Ayatsuji Ayase is lost. To her, reaching and winning the Seven Stars Battle has become everything. In order to beat Ikki, she must cast away her pride, which she deems useless as it has not garnered any positive results. So in a stunning trick, she throws herself off the roof, forcing Ikki to use Itto Shura to save her. Because their battle is in just ten hours, Ikki won’t be able to use his trump card against her.
Ikki stumbles home and wakes up in the nurse’s office, where we learn why Ayase’s sudden but inevitable betrayal isn’t totally unjustified or evil, but simply misguided. When Karaudo fought her legendary father, he took his ability to hold a sword and left him bedridden for the last two years, while he took everything the Ayatsujis for everything they were worth.
Alone, broke, and harboring that “worthless pride”, Ayatsuji is no longer a swordswoman so much as a wounded, desperate beast who has been backed into a corner. It doesn’t excuse her actions, but it does make them understandable. But Ikki won’t let her reach the point of no return. He’ll face her in the selection match, Shura or no Shura.
Ayase is incredibly confident, but there’s the sense that her hardscrabble “evil” armor is as delicate as an eggshell, just waiting to be cracked so a redemption omelette can be made. But her battle with Ikki is nothing short of thrilling and brutal. She certainly has the weapon of a villain, as her Hizume ignoble art is able to recreated every previous sword slash on the field of battle, as well as open small wounds on Ikki wider for maximum blood loss and pain.
And while this Ayase character is extremely different from the one we met last week, that’s just because she hadn’t born her wounded, desperate, relentless side. She makes it clear she harbors no particular ill will toward Ikki, but he’s an obstacle she must cut down.
The color commentary clashes with the serious tone of the battle, but there’s no levity in the reactions of Alice, Shizuku, or Stella. Stella in particular looks troubled that her lover is getting so torn up, but there’s also the sense she knows something the others don’t; a plan of Ikki’s she hopes goes smoothly. That plan is revealed in the turning point of the battle, when Ayase’s coup-de-grace is barely blocked by Ikki’s “irregular guarding” technique.
Ikki tells Ayase she’s not fighting like the girl he sparred with. She’s ignoring his instructions and even what she already knew. Her mind is so consumed with convincing herself and everyone else that she’s a revenge-seeking dark angel of evil, she can’t actually fight properly. Her conflicted mind is at odds with her pure soul, where the love and pride of her father and his sword school endures.
Before the battle, Ikki reported Ayase’s foul play, which was enough to disqualify Ayase and hand victory to Ikki without stepping foot in the arena. But Ikki doesn’t want that, because he wants to prove to himself and to Ayase that Ayase isn’t completely lost, and that there’s another way to get what she wants.
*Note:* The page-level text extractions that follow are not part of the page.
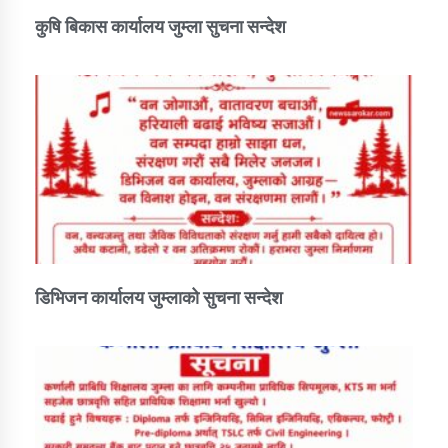
कुषि बिकास कार्यालय जुम्ला सुचना सन्देश
डिभिजन कार्यालय जुम्लाको सुचना सन्देश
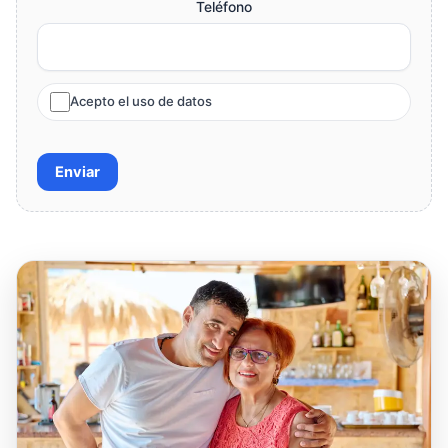
Teléfono
Acepto el uso de datos
Enviar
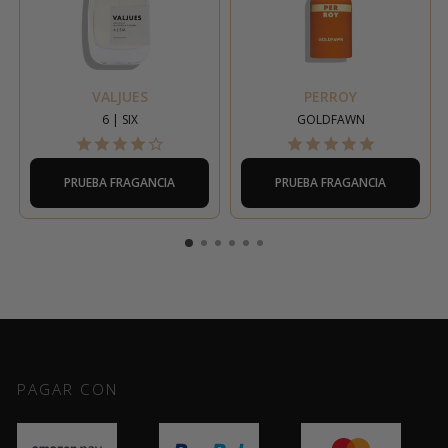
VALJUES
PERROY
6 | SIX
GOLDFAWN
PRUEBA FRAGANCIA
PRUEBA FRAGANCIA
PAGAR CON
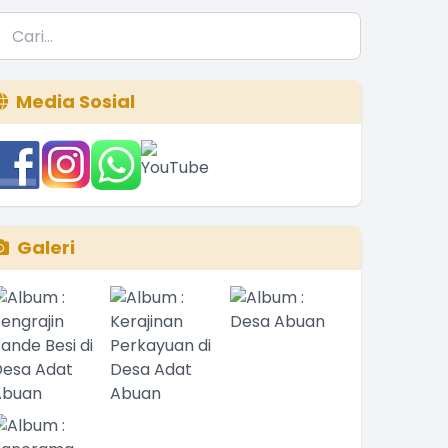
Media Sosial
Galeri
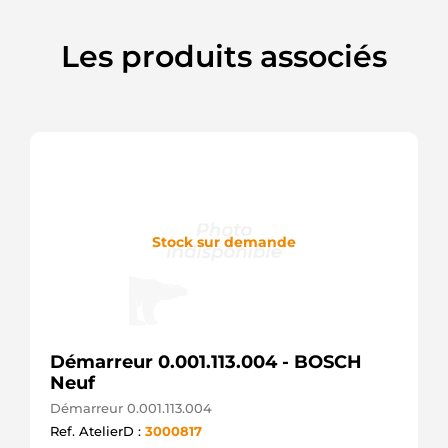
551.559.113.130
PSH
Les produits associés
551.559.113.500
PSH
551.559.113.370
PSH
A0071511301
MERCEDES
0071511301
MERCEDES
438322
VALEO
CST35679AS
Stock sur demande
CASCO
CST35679GS
CASCO
45-5138
ELSTOCK
LRS03976
LUCAS
Démarreur 0.001.113.004 - BOSCH
LRS3976
Neuf
LUCAS
30724N
Démarreur 0.001.113.004
WAI /
Ref. AtelierD :
3000817
TRANSPO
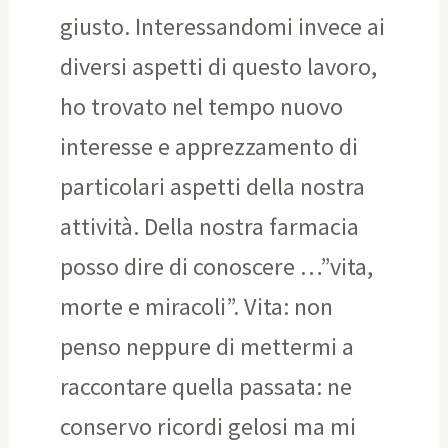
giusto. Interessandomi invece ai
diversi aspetti di questo lavoro,
ho trovato nel tempo nuovo
interesse e apprezzamento di
particolari aspetti della nostra
attività. Della nostra farmacia
posso dire di conoscere …”vita,
morte e miracoli”. Vita: non
penso neppure di mettermi a
raccontare quella passata: ne
conservo ricordi gelosi ma mi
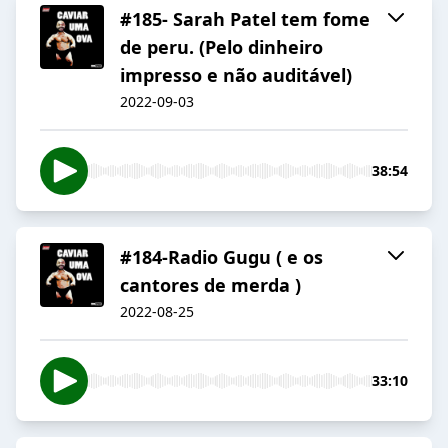
#185- Sarah Patel tem fome
de peru. (Pelo dinheiro
impresso e não auditável)
2022-09-03
38:54
#184-Radio Gugu ( e os
cantores de merda )
2022-08-25
33:10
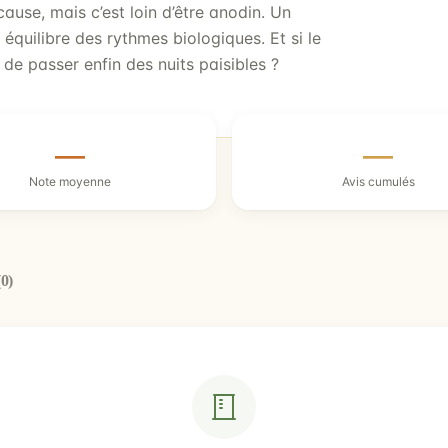
ause, mais c’est loin d’être anodin. Un
équilibre des rythmes biologiques. Et si le
 de passer enfin des nuits paisibles ?
—
—
Note moyenne
Avis cumulés
(0)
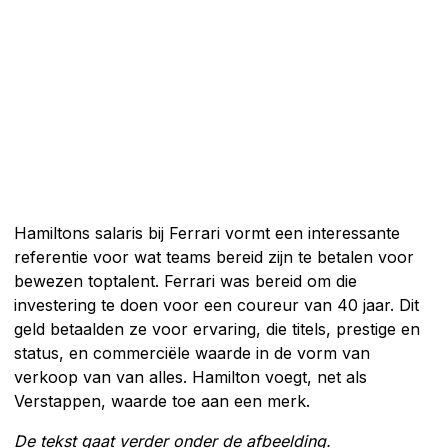
Hamiltons salaris bij Ferrari vormt een interessante
referentie voor wat teams bereid zijn te betalen voor
bewezen toptalent. Ferrari was bereid om die
investering te doen voor een coureur van 40 jaar. Dit
geld betaalden ze voor ervaring, die titels, prestige en
status, en commerciële waarde in de vorm van
verkoop van van alles. Hamilton voegt, net als
Verstappen, waarde toe aan een merk.
De tekst gaat verder onder de afbeelding.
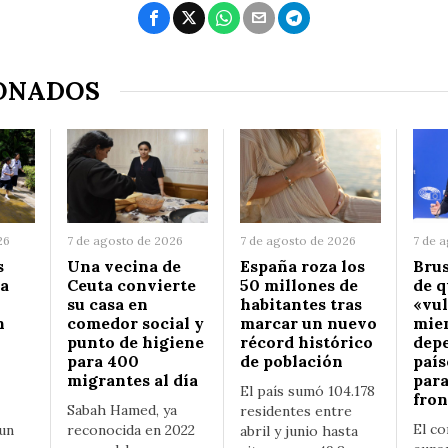
ONADOS
26
7 de agosto de 2026
7 de agosto de 2026
7 de 
s
Una vecina de
España roza los
Brus
na
Ceuta convierte
50 millones de
de q
su casa en
habitantes tras
«vul
n
comedor social y
marcar un nuevo
mie
punto de higiene
récord histórico
dep
para 400
de población
país
migrantes al día
para
El país sumó 104.178
fron
Sabah Hamed, ya
residentes entre
El co
un
reconocida en 2022
abril y junio hasta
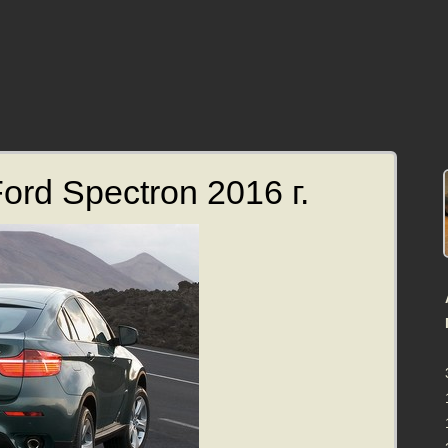
ord Spectron 2016 г.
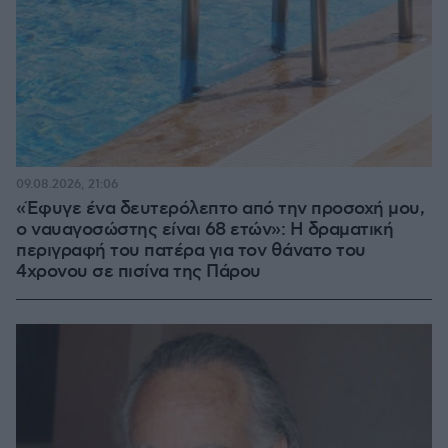
09.08.2026, 21:06
«Έφυγε ένα δευτερόλεπτο από την προσοχή μου,
ο ναυαγοσώστης είναι 68 ετών»: Η δραματική
περιγραφή του πατέρα για τον θάνατο του
4χρονου σε πισίνα της Πάρου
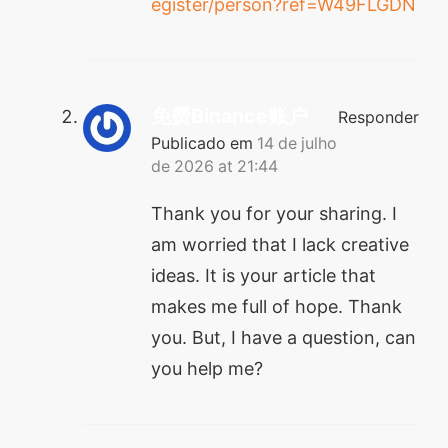
egister/person?ref=W49FLGDN
免费Binance账户
Responder
Publicado em
14 de julho
de 2026 at 21:44
Thank you for your sharing. I
am worried that I lack creative
ideas. It is your article that
makes me full of hope. Thank
you. But, I have a question, can
you help me?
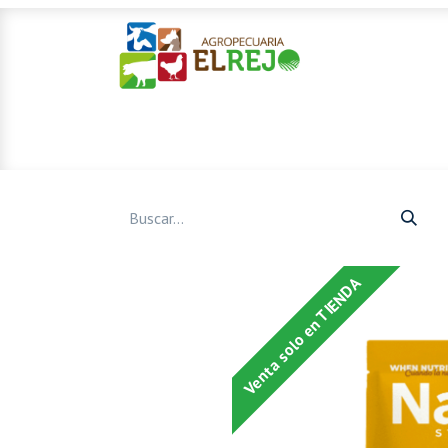
Inicio
Ofertas
Mascotas
Venta solo en TIENDA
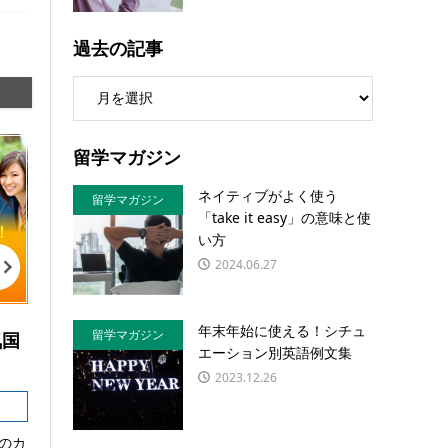
過去の記事
留学マガジン
ネイティブがよく使う
留学マガジン
「take it easy」の意味と使
い方
2024.06.27
年末年始に使える！シチュ
留学マガジン
気国
エーション別英語例文集
2023.12.26
のカ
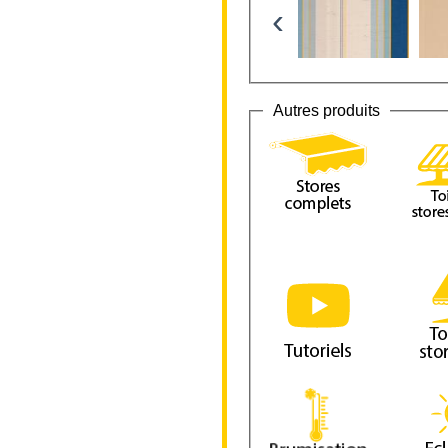
‹
Autres produits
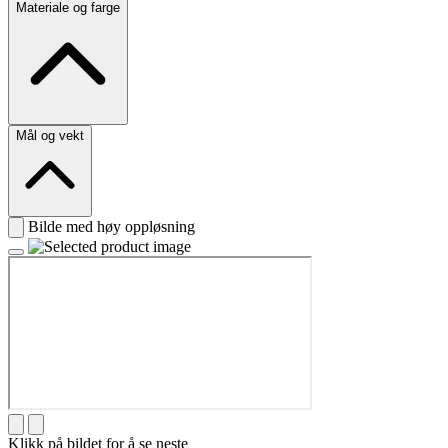
Materiale og farge
Mål og vekt
Bilde med høy oppløsning
Klikk på bildet for å se neste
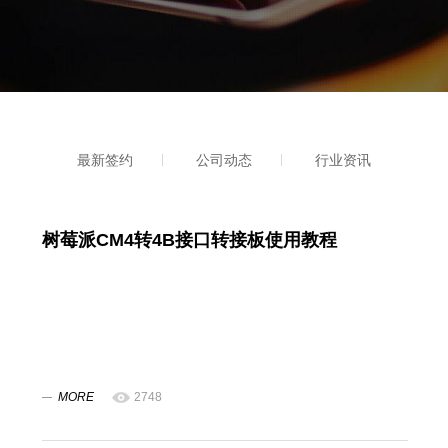
最新签约
公司动态
行业资讯
树莓派CM4转4B接口转接板使用教程
MORE
2748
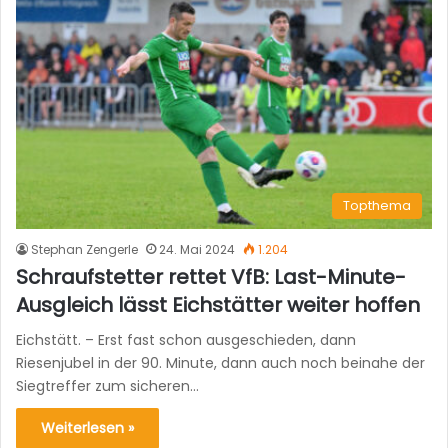
Topthema
Stephan Zengerle
24. Mai 2024
1.204
Schraufstetter rettet VfB: Last-Minute-
Ausgleich lässt Eichstätter weiter hoffen
Eichstätt. – Erst fast schon ausgeschieden, dann
Riesenjubel in der 90. Minute, dann auch noch beinahe der
Siegtreffer zum sicheren…
Weiterlesen »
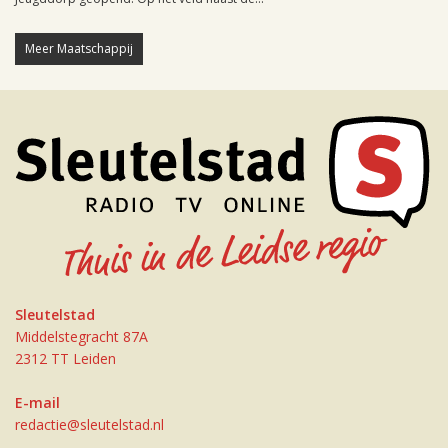
Meer Maatschappij
Sleutelstad
Middelstegracht 87A
2312 TT Leiden
E-mail
redactie@sleutelstad.nl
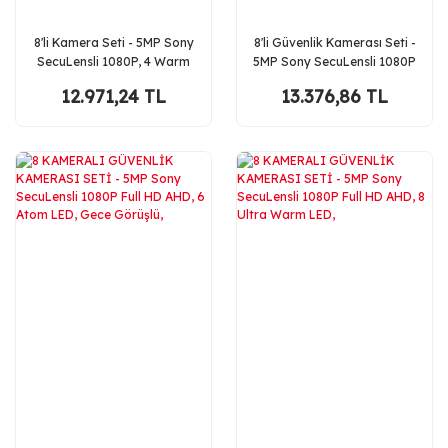
8'li Kamera Seti - 5MP Sony
8'li Güvenlik Kamerası Seti -
SecuLensli 1080P, 4 Warm
5MP Sony SecuLensli 1080P
LED, Gece Renkli, AHD
Full HD AHD, 8 Ultra Warm
12.971,24 TL
13.376,86 TL
Güvenlik Kamerası Seti
LED, Gece Görüşlü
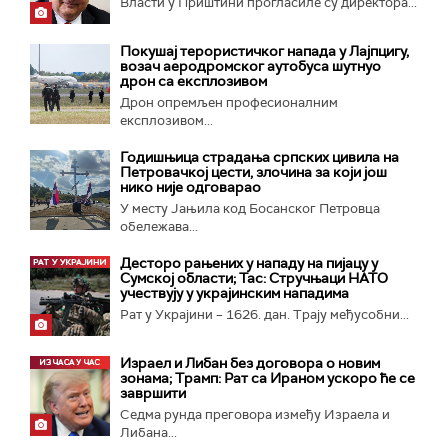
Власти у Приштини прогласиле су директора...
Покушај терористичког напада у Лајпцигу,
возач аеродромског аутобуса шутнуо
дрон са експлозивом
Дрон опремљен професионалним
експлозивом...
Годишњица страдања српских цивила на
Петровачкој цести, злочина за који још
нико није одговарао
У месту Јањила код Босанског Петровца
обележава...
Десторо рањених у нападу на пијацу у
Сумској области; Тас: Стручњаци НАТО
учествују у украјинским нападима
Рат у Украјини – 1626. дан. Трају међусобни...
Израел и Либан без договора о новим
зонама; Трамп: Рат са Ираном ускоро ће се
завршити
Седма рунда преговора између Израела и
Либана...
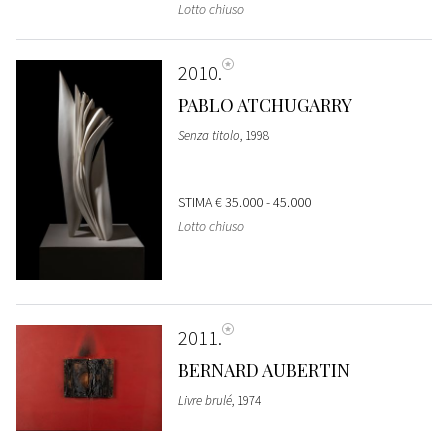
Lotto chiuso
2010
PABLO ATCHUGARRY
Senza titolo
, 1998
STIMA
€ 35.000 - 45.000
Lotto chiuso
2011
BERNARD AUBERTIN
Livre brulé
, 1974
He cracks her evil armor by forcing her into submission, using the Fourth Secret Sword, Shinkiro to create an illusion of himself that she cuts, then drains her energy so she can no longer fight. His latest lesson to his pupil is that if those with nothing lose the pride in their swords, their swords will disappear. No sword, no win. She concedes defeat.
But that’s not the end. She may feel the damage she did to her friendship is too severe to repair, but she clearly doesn’t know Ikki well enough. He offers not only forgiveness to someone who lost her way but was able to come back, but offers to help her get back what she lost, without sacrificing friends or pride.
Free of her evil villain act, when Ayase sees the callouses on Ikki’s hand, she sees her father’s hand reaching out. She asks Ikki for help, and Ikki is glad to offer it. Ideals that don’t produce results aren’t meaningless, as results ill-gained by casting them away will crumble to dust, leaving nothing.
Things might have gone far worse had Ayase not reached out to her swordsman brethren last week, but she did, and it made all the difference in the world.